FRAGEN:
1) Beantworten Sie anhand des Textes über die Finanzierungsvereinbarung mit der Deutschen Bahn die folgenden Fragen:
(a) Wie hoch war die Deckelfinanzierung höchstens?
(b) In welchem Jahr wurde die Finanzierungsvereinbarung abgeschlossen?
(c) Welche beiden Regierungschefs werden namentlich genannt?
2) Setzen Sie den Text über die Finanzierungsvereinbarung mit der Deutschen Bahn im Anschluss an seinen letzten Satz fort.

LESETEXT:
Sie haben ihre eigene Regierung darauf hingewiesen, wie sie „unter höchstem Zeitdruck“ Milliardensummen ohne ausreichende Belege hätten prüfen müssen, wohl wissend, dass sie nicht alles wissen, weil ihnen die Verantwortlichen der Deutschen Bahn, wenn überhaupt, nur scheibchenweise geantwortet hatten.
Die Ministerialbürokratie zum Schweigen verdonnert
Es ging in den entscheidenden Monaten des Jahres 2009 beim Abschluss der legendären Finanzierungsvereinbarung mit jener ebenso legendären Deckelfinanzierung von maximal 4,526 Milliarden Euro um ein „Kommunikationsdesaster“, das seinerzeit nicht hatte öffentlich werden dürfen, oder um die Frage einer „arglistigen Täuschung“ seitens der Bahn.
Wohlgemerkt eine Frage, aber auch die hatte zur Wahrung des schönen Scheins in der Öffentlichkeit nichts verloren. Jetzt ist sie in der Öffentlichkeit, und sie wird vor der Volksabstimmung nicht einmal schöngeredet, sondern schlicht ignoriert, als gäbe es sie nicht.
Seinerzeit hatten sich die Ministerialen die Finger wund und den Frust von der Seele geschrieben, damit wenigstens ihre Mahnungen aktenkundig und sie aus dem Schneider waren. Der Ball lag bei der großen Politik, einst bei Günther Oettinger, später bei Stefan Mappus. Und diese Regierungschefs schwiegen. Sie wussten, was ihre Ministerialbürokratie herausgefunden hatte, und sie verdonnerten sie zum Schweigen.

AUFGEFÜHRTE EINTRÄGE:
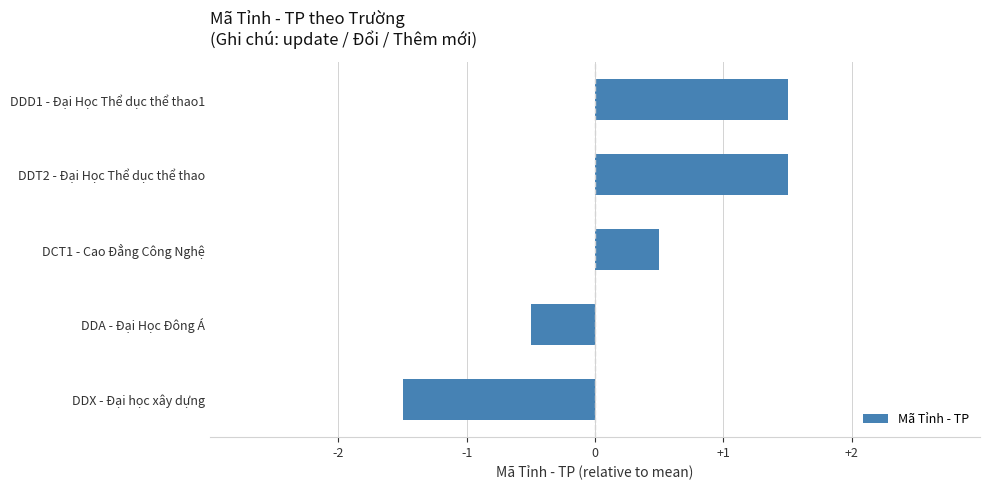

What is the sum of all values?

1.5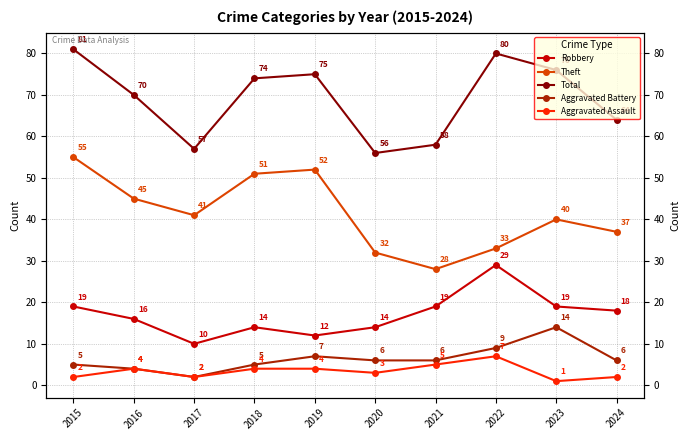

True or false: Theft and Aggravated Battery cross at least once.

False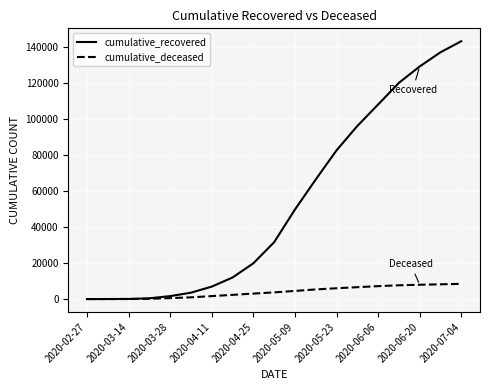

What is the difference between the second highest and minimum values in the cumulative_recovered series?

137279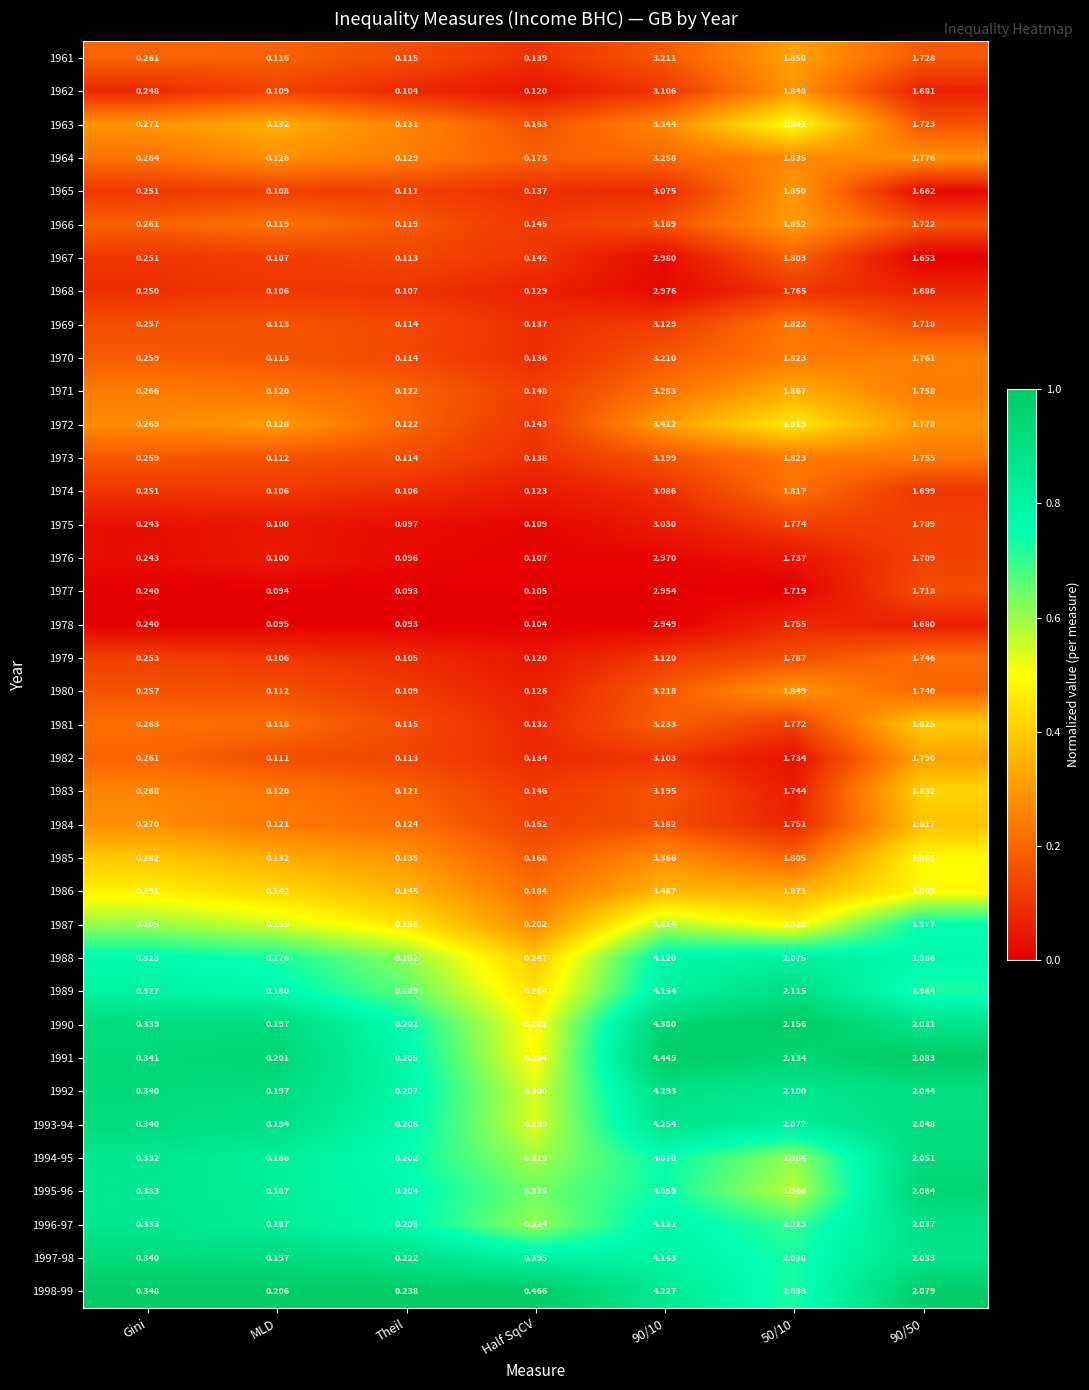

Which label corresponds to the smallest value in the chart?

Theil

ANTWORTEN:
1)
(a) Höchstens 4,526 Milliarden Euro.
(b) Im Jahr 2009.
(c) Günther Oettinger und Stefan Mappus.

2)
Dabei waren die Formulierungen in den vertraulichen Vermerken glasklar gewesen. Die Rede vom angeblich bestgeplanten Projekt Deutschlands hatte die Bahn den Ministerialen zufolge „selbst ad absurdum geführt“. Wenige Monate nach der Finanzierungsvereinbarung mit dem Land vom April 2009 war das Projekt urplötzlich und wundersamerweise eine Milliarde Euro teurer geworden.
Ein paar entscheidende Kostenkalkulationen der Bahn etwa zum Tunnelbau hatten allerdings das Datum 2008 getragen, weshalb die Ministerialen messerscharf daraus schlossen, dass „der DB beim Abschluss des Finanzierungsvertrags bereits bekannt war, dass im Tunnelbau mit deutlich höheren Kosten zu rechnen ist“. War das eine arglistige Täuschung?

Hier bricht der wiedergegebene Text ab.